### REQUIRED WORK:
Print the text lines of every item below word for word, leaving out the pictures.
======== EXERCISE INPUT
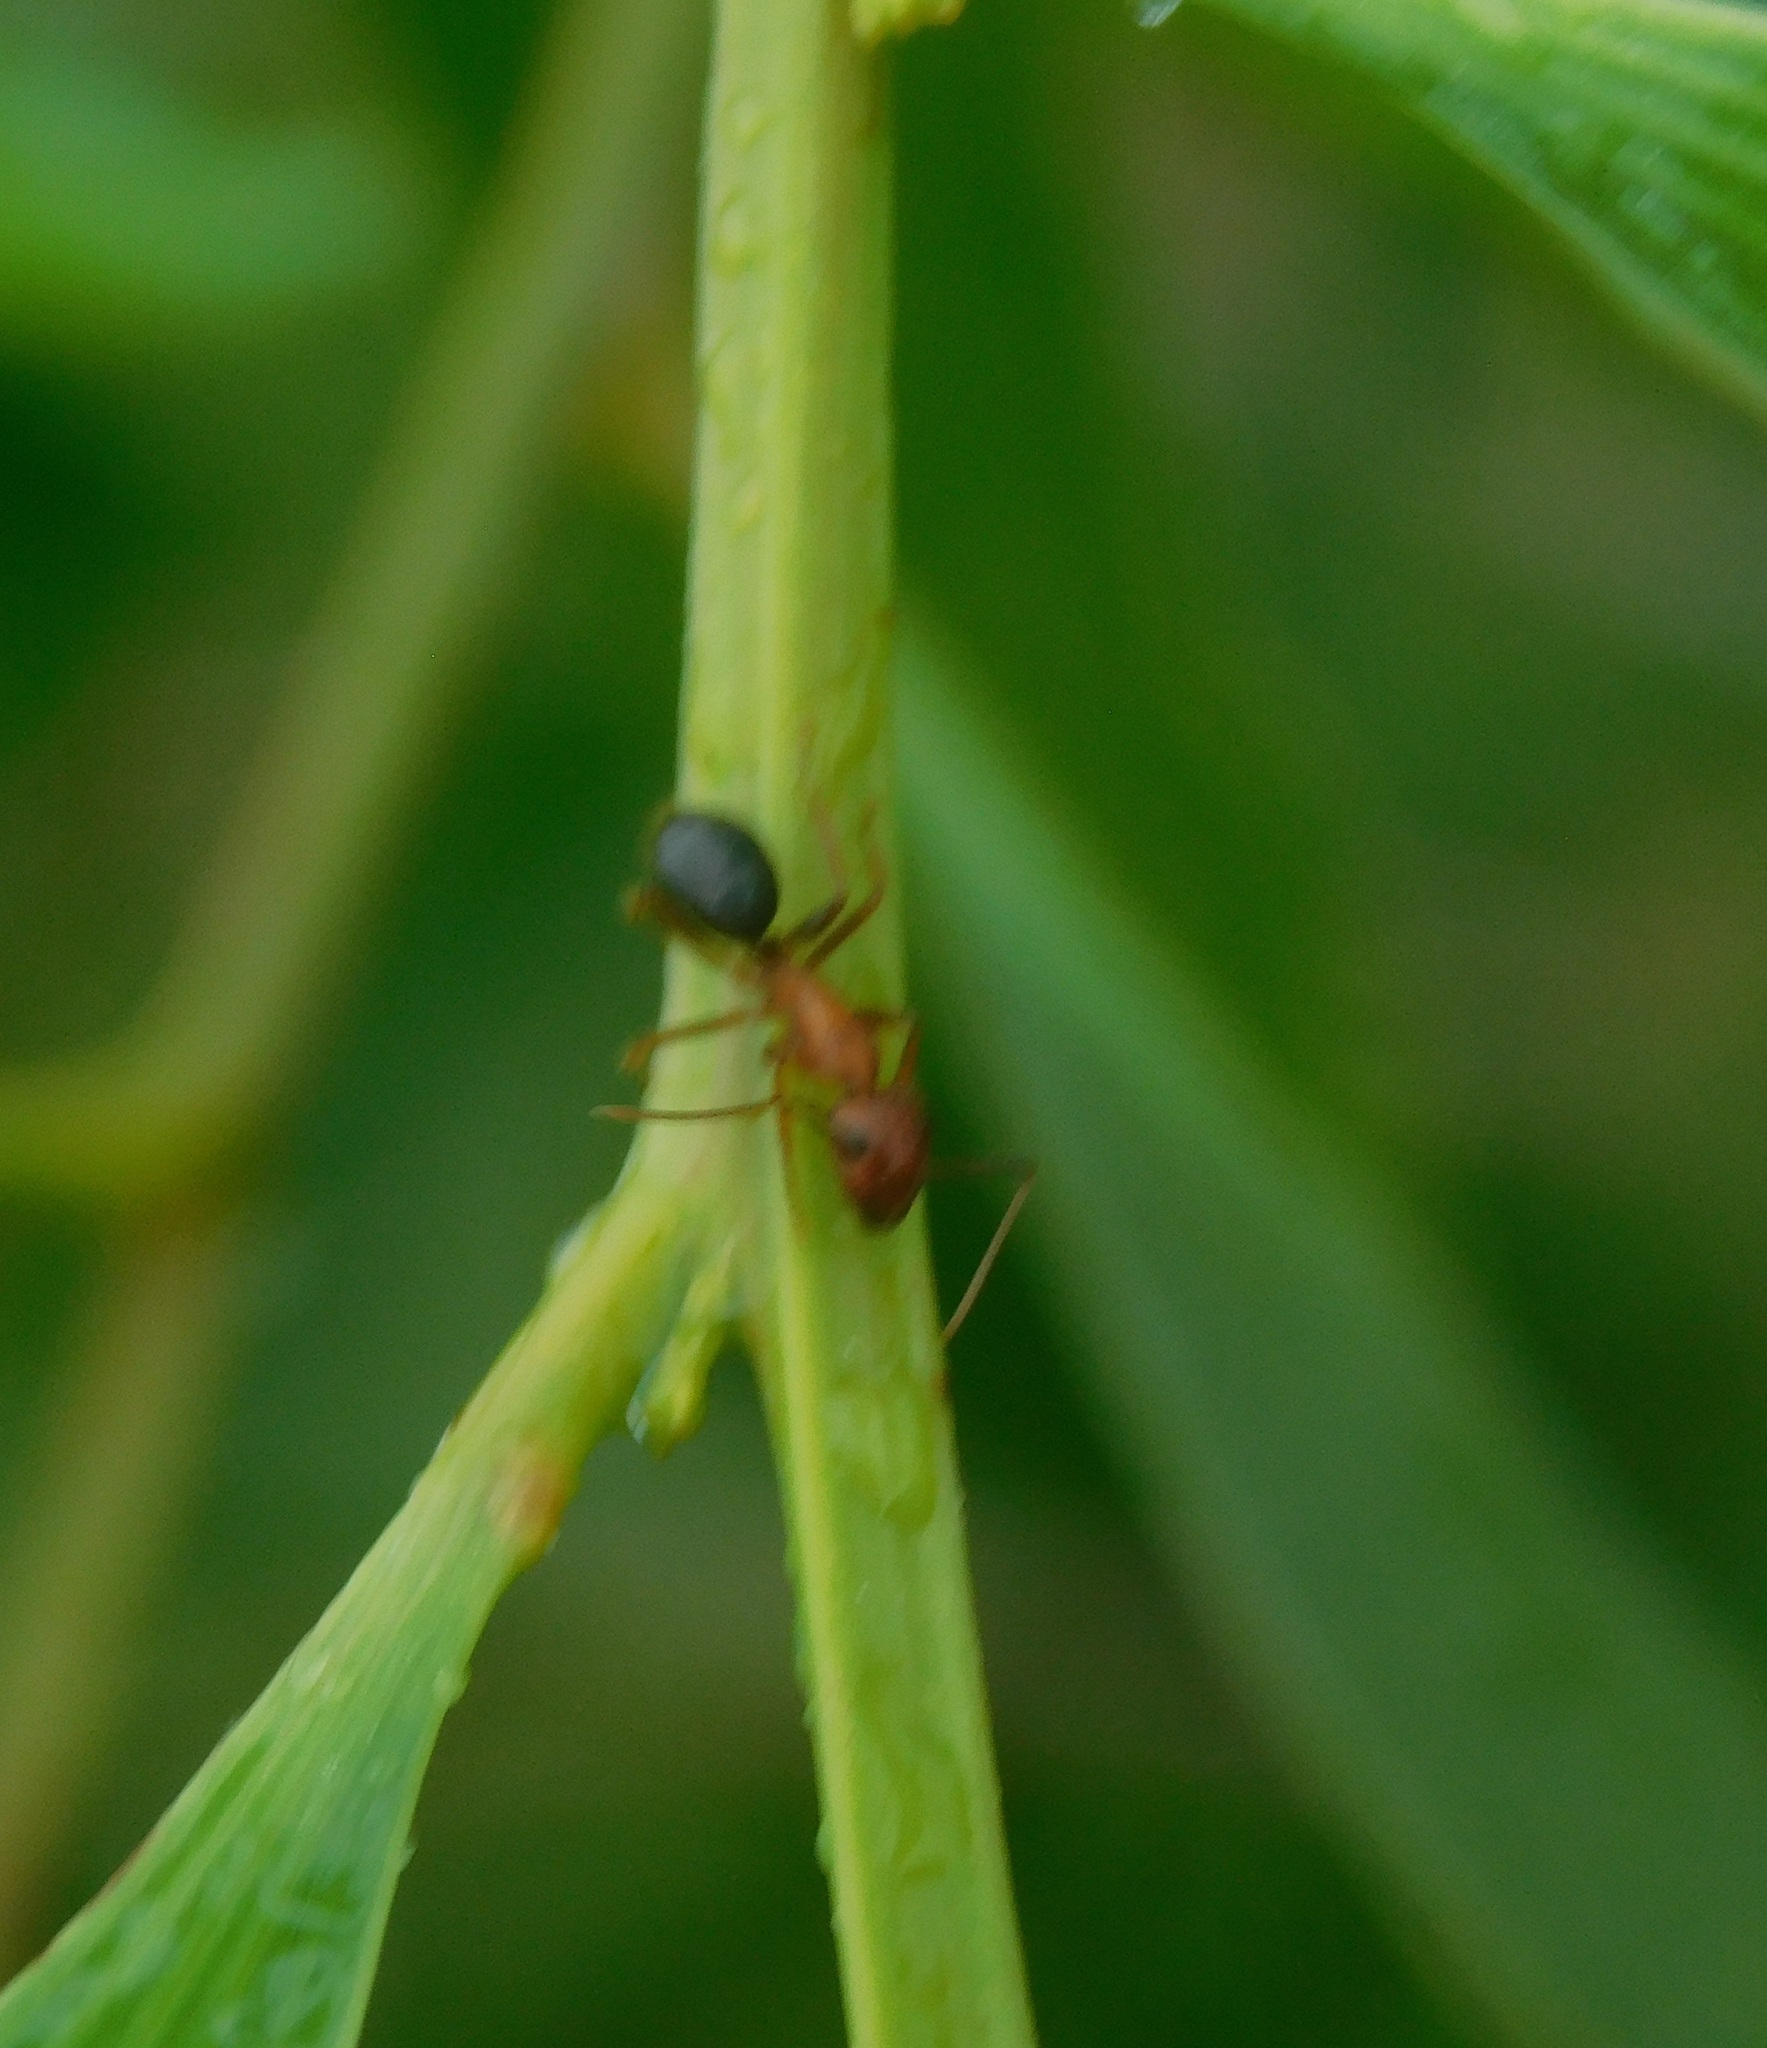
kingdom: Animalia
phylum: Arthropoda
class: Insecta
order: Hymenoptera
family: Formicidae
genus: Camponotus
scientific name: Camponotus floridanus
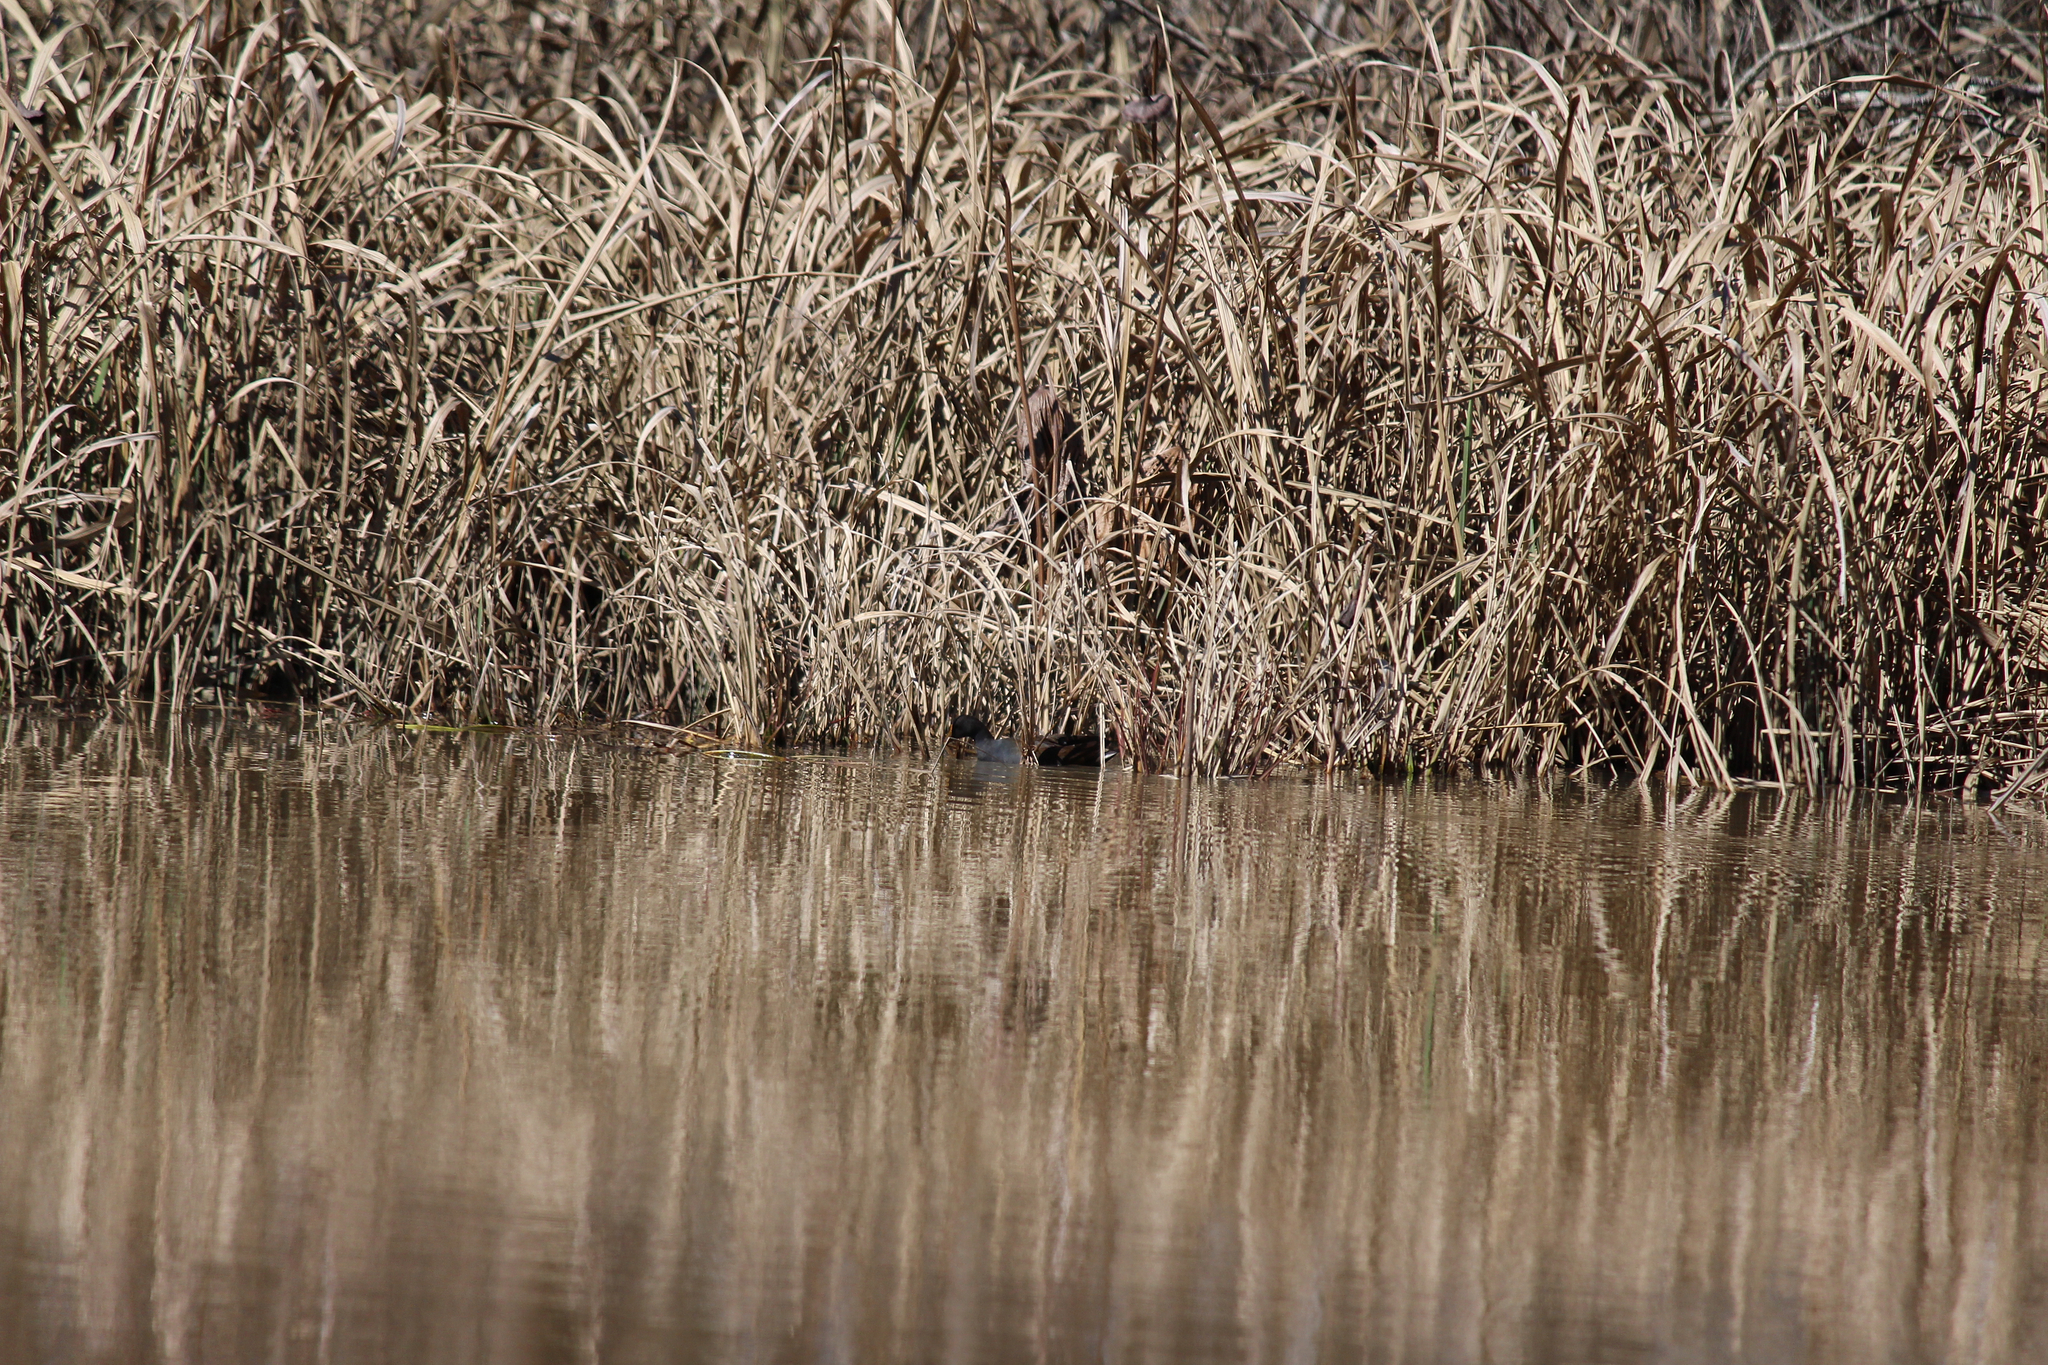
================
### EXERCISE RESULT:
kingdom: Animalia
phylum: Arthropoda
class: Insecta
order: Hymenoptera
family: Formicidae
genus: Camponotus
scientific name: Camponotus floridanus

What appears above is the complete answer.